Na Igreja da Amazônia a realidade sempre tem sido um elemento fundamental, a partir do qual construir os caminhos. Santarém é um claro exemplo disso, que teve como consequência um documento onde essa realidade social e eclesial é recolhida claramente. 50 anos depois, a realidade sócio-política na Amazônia é desafiante, segundo Luís Fernando Novoa, algo que se concretiza em grandes projetos que chegam para destruir a Amazônia, soberania privada acima da soberania social, desafiando a Igreja católica a negociar uma trégua que evite essa destruição da Amazônia.

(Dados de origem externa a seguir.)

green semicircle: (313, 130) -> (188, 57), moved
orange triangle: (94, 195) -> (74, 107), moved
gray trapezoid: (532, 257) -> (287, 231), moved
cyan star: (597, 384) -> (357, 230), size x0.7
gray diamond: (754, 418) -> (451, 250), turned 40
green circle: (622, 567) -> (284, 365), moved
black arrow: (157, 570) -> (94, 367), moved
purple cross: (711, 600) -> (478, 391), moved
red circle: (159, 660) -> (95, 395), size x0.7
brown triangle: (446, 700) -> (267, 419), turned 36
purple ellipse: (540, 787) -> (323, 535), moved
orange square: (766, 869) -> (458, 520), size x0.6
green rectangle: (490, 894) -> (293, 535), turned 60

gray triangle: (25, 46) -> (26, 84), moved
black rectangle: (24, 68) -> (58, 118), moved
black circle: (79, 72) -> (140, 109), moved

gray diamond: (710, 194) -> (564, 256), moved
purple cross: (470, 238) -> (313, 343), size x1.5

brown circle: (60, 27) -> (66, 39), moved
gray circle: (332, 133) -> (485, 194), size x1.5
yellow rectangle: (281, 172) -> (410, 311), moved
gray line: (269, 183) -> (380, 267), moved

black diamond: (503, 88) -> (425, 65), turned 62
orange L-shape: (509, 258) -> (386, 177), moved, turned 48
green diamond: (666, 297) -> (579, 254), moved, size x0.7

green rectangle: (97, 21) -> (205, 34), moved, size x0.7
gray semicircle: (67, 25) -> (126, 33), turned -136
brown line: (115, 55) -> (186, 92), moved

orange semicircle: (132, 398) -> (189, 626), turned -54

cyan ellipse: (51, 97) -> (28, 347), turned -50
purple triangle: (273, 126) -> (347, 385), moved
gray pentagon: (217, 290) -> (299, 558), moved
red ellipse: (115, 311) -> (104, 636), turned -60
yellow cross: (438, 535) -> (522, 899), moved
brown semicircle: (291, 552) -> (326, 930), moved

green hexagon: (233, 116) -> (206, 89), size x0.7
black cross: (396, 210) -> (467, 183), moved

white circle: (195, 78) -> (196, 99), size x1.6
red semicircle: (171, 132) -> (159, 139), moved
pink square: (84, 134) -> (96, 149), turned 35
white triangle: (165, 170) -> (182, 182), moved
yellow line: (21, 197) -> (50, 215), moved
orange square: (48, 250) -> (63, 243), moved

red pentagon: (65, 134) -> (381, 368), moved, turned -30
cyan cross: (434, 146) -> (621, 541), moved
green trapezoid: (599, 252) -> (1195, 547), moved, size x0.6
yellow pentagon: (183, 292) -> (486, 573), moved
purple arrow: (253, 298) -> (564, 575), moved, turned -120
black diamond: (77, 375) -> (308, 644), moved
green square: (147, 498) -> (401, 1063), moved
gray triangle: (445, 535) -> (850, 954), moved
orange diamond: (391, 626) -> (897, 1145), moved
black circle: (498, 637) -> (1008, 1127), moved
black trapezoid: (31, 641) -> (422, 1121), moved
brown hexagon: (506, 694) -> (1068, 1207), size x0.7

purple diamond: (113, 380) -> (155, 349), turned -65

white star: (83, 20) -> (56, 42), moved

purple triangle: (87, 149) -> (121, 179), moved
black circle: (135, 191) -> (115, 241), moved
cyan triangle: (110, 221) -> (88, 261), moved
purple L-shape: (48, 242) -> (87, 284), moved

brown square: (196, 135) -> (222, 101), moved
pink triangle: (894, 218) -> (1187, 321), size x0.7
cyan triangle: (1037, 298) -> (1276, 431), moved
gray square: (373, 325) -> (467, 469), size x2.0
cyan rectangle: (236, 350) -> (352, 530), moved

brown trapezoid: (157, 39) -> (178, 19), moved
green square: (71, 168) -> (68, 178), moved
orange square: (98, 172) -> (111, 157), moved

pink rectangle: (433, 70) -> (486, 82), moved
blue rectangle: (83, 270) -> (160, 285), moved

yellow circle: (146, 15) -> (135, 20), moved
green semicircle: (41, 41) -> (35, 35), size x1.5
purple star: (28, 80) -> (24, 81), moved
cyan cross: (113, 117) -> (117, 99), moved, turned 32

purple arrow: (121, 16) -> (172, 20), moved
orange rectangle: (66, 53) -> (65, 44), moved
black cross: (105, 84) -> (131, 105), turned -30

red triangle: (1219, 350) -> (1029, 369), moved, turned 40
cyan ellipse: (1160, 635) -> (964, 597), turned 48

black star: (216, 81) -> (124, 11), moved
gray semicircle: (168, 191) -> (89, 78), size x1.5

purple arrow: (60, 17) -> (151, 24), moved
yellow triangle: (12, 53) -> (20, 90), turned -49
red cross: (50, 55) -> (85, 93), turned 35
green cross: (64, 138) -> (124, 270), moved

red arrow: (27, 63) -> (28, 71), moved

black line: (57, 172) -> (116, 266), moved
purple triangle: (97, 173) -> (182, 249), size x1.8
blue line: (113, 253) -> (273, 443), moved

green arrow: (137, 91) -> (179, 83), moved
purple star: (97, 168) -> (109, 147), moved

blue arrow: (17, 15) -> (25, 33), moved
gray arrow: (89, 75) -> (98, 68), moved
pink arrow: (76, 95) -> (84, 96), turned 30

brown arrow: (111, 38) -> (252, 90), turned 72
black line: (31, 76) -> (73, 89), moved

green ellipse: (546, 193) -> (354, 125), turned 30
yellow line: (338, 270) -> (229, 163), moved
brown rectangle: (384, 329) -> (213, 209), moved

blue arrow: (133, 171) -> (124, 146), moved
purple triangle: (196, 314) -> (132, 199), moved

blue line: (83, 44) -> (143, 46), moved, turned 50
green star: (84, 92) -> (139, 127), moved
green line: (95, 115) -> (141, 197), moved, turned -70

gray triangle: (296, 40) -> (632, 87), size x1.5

Diante disso a Igreja tem que ser parceira, acreditar nos pequenos, nos pobres, fortalecer uma sociedade além do mercado.
Na análise de conjuntura eclesial, Dom Leonardo Steiner partiu do Documento de Santarém e da Querida Amazônia, questionando: “Como estamos hoje como Igreja na Amazônia?”, e desafiando os participantes do encontro a tentar “nos situarmos como o fizeram os irmãos há 50 anos”. Seguindo o Documento de Santarém foi analisando os passos a serem dados para concretizar suas linhas prioritárias: Encarnação na realidade e Evangelização libertadora.
Em relação com Querida Amazônia insistiu em que os sonhos são dimensões de uma única realidade, de um todo, um chamado à Igreja a ser presença em cada uma das realidades, a incultura-las, chamando a ir ao encontro para descobrir o que é mais significativo. Entre esses elementos significativos alguns foram compartilhados em diferentes testemunhos dos participantes do encontro.
Uma jornada encerrada com a celebração Memorial dos 50 anos do Documento de Santarém, com a presença do povo da Arquidiocese na Igreja de São Francisco. Um momento para lembrar um Documento que tornou a Igreja uma rede de comunidades e uma das maiores defensoras da vida dos povos originários, do direito à terra, dom de Deus para todos seus filhos e filhas. Um momento em que Dom Leonardo Steiner, presidente da celebração, chamou a ser cada vez mais sal da terra e luz do mundo, aquilo que ajuda a saborear a vida a se admirar com um mundo cheio de vida.